Jangan Cari Kambing Hitam Rusaknya Jalan Kita...

Sahdan
Jangan Cari Kambing Hitam Rusaknya Jalan Kita...

Jalan Gajah Mada yang menjadi poros tiga kecamatan di Bengkalis Rusak Berat. Foto/Sahdan

Duri (katakabar) - Dua Bulan belakangan Jalan Gajah Mada, poros utama ke pemukiman masyarakat di Tiga wilayah Kecamatan, Mandau, Pinggir dan Tualang Mandau, Kabupaten Bengkalis jadi viral di publik.

Ruas Jalan Gajah Mada yang terbentang puluhan kilometer dari pertigaan Sebanga ke pertigaan ruas Jalan Lintas Duri-Pakning  sebagian masih tanah kuning rusak berat. 

Ruas Jalan Gajah Mada paling parah, di kilometer 8,11,13 dan 19 karena sudah tidak bisa dilalui dan dilewati kenderaan baik roda dua dan empat, kata warga sekitar, S Musa kepada katakabar.com, senin (8/1/2018) siang.

Jalan poros utama ke Tiga wilayah Kecamatan sebelah Timur dan Tenggara Duri ibu kota 4 Kecamatan berdampak langsung pada perekonomian masyarakat khusus para petani.

"Harga sawit terjun bebas ke kisaran Rp 600 per kilogram dimana sebelumnya Rp 1400 per kilogram".

Selain itu, aktivitas guru dan pelajar terhambat. Mereka terpaksa jinjing sepatu saat melintas di ruas jalan Gajah Mada yang rusak.

Namun kita, masyarakat sepertinya kurang menyadari. Sesungguhnya peristiwa ruas jalan Gajah Mada rusak berat sudah menjadi rutinitas tiap penghujung menyambut Tahun baru bisa jadi tingginya curah hujan yang mengguyur Duri sekitarnya.

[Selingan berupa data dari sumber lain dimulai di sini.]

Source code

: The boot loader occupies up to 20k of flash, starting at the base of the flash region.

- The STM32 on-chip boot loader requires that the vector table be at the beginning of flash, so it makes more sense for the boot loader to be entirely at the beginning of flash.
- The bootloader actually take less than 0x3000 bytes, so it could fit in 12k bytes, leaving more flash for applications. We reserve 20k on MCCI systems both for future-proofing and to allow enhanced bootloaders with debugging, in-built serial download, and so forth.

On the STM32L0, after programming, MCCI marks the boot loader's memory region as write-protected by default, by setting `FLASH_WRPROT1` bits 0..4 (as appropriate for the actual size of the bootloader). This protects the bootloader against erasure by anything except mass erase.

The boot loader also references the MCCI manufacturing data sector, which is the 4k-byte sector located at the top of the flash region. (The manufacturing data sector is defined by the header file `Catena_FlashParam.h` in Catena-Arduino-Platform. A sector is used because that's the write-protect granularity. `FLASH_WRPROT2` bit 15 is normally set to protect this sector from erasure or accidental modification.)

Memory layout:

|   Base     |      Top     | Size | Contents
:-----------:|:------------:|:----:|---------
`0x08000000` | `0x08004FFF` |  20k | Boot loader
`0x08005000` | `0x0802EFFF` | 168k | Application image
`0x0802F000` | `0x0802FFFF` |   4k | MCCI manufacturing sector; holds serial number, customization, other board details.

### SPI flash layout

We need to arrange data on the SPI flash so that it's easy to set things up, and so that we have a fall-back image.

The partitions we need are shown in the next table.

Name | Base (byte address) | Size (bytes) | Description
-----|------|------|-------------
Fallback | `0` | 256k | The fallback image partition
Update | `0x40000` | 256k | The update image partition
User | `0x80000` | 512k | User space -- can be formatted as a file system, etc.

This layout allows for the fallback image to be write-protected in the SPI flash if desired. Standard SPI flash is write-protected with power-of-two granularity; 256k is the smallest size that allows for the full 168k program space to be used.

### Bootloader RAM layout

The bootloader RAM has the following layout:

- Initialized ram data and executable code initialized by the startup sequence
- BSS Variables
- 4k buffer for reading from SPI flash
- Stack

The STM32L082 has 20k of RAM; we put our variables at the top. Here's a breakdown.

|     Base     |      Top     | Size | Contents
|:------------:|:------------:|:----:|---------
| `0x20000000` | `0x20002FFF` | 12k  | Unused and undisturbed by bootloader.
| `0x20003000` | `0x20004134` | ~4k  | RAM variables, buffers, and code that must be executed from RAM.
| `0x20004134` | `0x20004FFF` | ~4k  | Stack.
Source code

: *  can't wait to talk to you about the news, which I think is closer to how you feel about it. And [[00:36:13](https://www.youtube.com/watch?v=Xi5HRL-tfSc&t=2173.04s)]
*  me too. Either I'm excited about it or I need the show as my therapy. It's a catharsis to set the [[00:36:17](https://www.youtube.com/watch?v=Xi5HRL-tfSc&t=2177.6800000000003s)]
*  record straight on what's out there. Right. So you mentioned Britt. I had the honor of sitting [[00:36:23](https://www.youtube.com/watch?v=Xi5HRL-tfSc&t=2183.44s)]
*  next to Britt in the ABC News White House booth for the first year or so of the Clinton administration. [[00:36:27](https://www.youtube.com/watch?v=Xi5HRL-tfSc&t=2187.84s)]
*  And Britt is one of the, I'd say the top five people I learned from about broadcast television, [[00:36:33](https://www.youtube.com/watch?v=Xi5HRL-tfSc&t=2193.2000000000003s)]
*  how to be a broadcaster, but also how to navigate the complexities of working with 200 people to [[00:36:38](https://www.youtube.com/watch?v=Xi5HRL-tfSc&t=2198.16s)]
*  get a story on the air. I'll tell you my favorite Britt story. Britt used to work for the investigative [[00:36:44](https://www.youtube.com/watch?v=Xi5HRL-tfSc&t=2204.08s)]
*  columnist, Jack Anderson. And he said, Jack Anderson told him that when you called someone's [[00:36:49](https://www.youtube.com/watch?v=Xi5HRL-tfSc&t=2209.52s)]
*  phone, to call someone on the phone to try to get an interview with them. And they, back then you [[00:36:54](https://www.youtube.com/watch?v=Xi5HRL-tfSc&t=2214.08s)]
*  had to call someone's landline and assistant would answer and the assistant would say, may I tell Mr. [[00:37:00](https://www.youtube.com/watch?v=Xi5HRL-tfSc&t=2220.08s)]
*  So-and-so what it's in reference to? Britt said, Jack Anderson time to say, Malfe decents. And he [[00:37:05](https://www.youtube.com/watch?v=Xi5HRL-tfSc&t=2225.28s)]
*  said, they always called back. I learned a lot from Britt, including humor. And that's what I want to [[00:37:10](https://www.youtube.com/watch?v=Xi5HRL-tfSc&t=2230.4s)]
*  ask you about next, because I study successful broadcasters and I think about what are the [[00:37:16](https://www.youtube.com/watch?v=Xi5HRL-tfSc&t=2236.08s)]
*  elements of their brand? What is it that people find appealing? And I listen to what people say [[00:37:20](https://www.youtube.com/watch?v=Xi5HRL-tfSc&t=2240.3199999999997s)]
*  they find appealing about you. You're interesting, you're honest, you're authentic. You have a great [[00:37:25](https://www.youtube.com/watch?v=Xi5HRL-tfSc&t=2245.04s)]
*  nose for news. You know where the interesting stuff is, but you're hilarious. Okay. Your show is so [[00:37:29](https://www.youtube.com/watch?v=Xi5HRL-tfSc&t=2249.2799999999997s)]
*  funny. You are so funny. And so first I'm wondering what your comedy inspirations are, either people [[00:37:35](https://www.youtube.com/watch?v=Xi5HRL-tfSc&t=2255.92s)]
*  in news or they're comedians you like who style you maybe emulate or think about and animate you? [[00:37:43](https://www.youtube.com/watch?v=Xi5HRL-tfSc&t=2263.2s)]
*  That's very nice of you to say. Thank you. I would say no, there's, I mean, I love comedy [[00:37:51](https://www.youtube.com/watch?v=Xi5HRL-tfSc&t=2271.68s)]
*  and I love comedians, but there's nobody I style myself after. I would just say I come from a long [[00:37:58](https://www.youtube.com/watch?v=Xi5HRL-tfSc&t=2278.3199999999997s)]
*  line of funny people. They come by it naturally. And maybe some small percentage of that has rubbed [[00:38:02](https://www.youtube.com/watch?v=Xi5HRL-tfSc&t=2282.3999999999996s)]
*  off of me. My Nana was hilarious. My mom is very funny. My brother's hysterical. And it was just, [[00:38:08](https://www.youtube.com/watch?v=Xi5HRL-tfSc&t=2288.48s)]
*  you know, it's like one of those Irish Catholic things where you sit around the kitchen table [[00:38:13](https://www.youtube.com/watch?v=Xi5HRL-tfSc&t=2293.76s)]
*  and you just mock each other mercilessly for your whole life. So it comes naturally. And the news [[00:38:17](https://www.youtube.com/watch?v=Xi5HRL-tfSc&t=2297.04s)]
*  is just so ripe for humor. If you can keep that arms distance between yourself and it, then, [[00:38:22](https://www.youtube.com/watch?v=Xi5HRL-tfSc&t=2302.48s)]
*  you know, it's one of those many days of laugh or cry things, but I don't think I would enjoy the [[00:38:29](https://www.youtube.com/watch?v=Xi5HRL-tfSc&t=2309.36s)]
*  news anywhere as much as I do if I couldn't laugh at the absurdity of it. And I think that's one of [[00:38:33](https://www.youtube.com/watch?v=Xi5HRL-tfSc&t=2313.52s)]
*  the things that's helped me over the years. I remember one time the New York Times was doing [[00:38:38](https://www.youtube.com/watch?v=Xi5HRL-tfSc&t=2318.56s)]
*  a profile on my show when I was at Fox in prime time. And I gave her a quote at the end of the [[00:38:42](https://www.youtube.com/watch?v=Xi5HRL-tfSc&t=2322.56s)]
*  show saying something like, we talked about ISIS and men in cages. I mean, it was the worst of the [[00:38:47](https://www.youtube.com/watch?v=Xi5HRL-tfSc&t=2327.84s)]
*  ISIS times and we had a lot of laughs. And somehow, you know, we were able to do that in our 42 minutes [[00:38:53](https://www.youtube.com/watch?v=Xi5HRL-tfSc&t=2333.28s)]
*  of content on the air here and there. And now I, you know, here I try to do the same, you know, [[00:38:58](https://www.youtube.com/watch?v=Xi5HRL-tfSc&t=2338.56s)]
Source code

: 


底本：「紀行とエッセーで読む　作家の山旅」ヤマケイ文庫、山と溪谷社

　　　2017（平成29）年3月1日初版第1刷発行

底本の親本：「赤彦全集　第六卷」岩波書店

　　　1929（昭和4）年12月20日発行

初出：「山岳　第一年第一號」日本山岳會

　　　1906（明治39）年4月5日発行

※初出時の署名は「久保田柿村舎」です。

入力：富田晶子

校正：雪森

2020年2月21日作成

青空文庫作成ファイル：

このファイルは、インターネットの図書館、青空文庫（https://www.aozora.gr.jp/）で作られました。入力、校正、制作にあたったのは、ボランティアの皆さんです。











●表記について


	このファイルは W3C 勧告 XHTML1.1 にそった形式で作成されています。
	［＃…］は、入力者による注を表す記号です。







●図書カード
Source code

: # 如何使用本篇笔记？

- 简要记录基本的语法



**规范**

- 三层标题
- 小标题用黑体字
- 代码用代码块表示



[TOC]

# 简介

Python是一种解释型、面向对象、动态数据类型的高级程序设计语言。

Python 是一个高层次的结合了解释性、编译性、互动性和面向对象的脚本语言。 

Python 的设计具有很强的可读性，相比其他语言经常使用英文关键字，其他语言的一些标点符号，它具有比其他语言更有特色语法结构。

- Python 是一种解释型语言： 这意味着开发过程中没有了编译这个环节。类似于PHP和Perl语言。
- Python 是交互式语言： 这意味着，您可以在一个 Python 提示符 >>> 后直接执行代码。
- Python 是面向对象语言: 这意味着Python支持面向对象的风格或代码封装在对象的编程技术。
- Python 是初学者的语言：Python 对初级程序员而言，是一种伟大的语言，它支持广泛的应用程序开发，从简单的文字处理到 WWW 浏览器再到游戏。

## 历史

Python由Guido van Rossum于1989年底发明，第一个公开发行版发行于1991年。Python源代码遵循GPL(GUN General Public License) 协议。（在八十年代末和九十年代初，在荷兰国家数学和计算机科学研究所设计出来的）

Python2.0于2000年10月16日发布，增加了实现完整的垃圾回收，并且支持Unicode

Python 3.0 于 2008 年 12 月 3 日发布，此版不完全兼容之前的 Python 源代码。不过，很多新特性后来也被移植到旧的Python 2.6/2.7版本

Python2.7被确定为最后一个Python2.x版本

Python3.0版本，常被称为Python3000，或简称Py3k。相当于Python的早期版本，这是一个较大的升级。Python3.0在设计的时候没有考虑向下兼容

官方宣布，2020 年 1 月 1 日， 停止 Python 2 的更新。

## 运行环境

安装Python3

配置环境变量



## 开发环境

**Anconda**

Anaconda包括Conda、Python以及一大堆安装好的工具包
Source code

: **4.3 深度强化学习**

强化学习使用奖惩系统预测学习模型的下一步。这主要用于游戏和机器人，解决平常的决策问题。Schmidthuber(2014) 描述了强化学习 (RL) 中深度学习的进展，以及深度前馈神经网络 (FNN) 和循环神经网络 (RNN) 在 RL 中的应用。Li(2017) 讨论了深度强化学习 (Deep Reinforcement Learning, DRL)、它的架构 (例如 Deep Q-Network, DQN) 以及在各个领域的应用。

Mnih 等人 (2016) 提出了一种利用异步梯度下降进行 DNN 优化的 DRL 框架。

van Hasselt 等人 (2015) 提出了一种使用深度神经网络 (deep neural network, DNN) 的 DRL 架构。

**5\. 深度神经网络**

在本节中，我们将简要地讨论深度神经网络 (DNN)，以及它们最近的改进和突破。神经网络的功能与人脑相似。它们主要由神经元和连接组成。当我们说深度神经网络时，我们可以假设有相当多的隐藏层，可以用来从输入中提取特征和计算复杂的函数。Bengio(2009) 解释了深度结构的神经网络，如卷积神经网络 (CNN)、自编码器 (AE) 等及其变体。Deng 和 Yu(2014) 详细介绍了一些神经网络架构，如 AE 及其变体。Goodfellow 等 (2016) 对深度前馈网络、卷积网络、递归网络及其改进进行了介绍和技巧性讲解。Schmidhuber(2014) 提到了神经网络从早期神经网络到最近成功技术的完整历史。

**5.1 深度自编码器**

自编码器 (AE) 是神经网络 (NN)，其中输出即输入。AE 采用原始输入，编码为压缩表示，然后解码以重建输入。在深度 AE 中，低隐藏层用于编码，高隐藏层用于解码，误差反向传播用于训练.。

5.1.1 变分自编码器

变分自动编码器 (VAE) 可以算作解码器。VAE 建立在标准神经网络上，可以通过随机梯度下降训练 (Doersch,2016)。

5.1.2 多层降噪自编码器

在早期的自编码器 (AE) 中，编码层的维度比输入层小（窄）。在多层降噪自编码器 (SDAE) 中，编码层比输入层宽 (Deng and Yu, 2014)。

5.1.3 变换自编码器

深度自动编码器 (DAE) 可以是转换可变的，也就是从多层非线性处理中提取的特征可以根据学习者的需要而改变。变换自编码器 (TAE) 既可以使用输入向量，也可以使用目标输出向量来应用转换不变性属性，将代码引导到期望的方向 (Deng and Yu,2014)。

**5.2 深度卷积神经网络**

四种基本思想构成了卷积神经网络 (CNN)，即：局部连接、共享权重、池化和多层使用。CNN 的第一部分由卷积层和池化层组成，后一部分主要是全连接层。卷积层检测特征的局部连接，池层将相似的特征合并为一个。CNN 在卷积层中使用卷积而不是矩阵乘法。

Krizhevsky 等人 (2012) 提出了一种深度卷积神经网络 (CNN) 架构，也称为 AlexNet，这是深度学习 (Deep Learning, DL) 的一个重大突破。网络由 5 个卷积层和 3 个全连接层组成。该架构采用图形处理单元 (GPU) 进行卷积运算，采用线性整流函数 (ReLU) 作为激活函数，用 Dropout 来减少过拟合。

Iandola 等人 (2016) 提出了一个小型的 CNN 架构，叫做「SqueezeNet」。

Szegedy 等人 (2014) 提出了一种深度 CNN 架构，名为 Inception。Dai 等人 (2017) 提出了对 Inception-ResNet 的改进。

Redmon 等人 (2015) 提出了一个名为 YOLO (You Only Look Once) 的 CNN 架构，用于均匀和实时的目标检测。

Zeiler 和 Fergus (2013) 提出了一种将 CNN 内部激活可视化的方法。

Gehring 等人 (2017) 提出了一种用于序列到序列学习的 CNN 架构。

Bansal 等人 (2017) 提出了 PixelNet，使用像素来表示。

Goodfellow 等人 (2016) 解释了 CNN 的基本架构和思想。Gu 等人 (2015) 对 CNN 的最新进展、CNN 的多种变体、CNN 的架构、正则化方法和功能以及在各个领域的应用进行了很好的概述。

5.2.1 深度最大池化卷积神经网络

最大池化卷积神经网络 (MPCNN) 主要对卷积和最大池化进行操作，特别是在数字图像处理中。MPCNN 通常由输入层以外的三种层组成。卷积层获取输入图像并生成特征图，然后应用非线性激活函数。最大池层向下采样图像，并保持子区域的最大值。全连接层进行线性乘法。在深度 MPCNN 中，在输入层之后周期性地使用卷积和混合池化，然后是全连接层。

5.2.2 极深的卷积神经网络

"Sudah saatnya kita Introspeksi diri bersama dan kompak".

Apakah kita sadar, bahwa kejadian serupa terulang tiap Tahun akibat kurangnya pemahaman dan pudarnya kebersamaan dan kekompakan di tengah masyarakat.

"Kita hanya berlomba-lomba mengejar dan meraup pundi-pundi tanpa memikirkan betapa pentingnya aset infrastruktur jalan".

Andai kita sadar dan paham arti kebersamaan dan kekompakan pasti terpanggil untuk ikut memperhatikan ketahanan dan turut serta berpartisipasi untuk memperbaiki serta membenahi jalan.

Sewajarnya pula dengan rasa kesadaran, kita bisa menahan diri mengurangi beban atau tonase muatan demi kepentingan bersama.

"Jangan mencari kambing hitam untuk disalahkan, Kita kuat kalau kompak, kita bisa kalau kita sadar sebab kita juga termasuk salah satu unsur hancurnya jalan Gajah Mada tersebut".

Kita adalah petani sawit punya kebun luasnya ratusan hektar. Sepanjang jalan puluhan Ram banyaknya hanya saja tidak kompak dan tidak  terarah dan akhirnya sumbangan dan bantuan yang diberikan tidak memberi hasil yang memuaskan.

Ayo kompak dan bersatu sebab kalau kita kompak percayalah pemerintah akan bersama dengan masyarakat membangun jalan Gajah Mada, tandasnya.